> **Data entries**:
>>>>

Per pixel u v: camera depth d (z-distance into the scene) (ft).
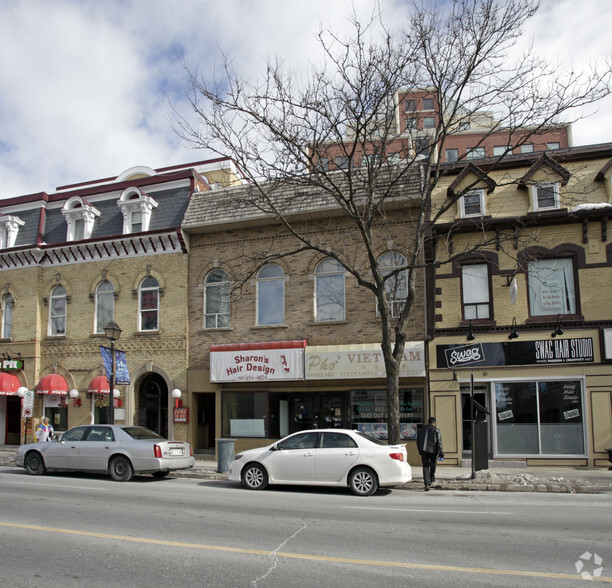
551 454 56.34
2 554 23.57
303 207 64.80
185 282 70.79
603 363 55.62
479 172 59.67
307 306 65.36
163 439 50.42
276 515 32.07
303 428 65.31
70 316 75.87
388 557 23.13
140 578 20.45
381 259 63.72
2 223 80.33
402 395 61.26
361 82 48.65
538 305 58.29
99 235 76.28
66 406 75.00
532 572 21.02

<<<<

> **DIRECTIONS**:
The line containing "70 316 75.87" and every line after it, through the last one above, should be written out word for word.

> **RESULT**:
70 316 75.87
388 557 23.13
140 578 20.45
381 259 63.72
2 223 80.33
402 395 61.26
361 82 48.65
538 305 58.29
99 235 76.28
66 406 75.00
532 572 21.02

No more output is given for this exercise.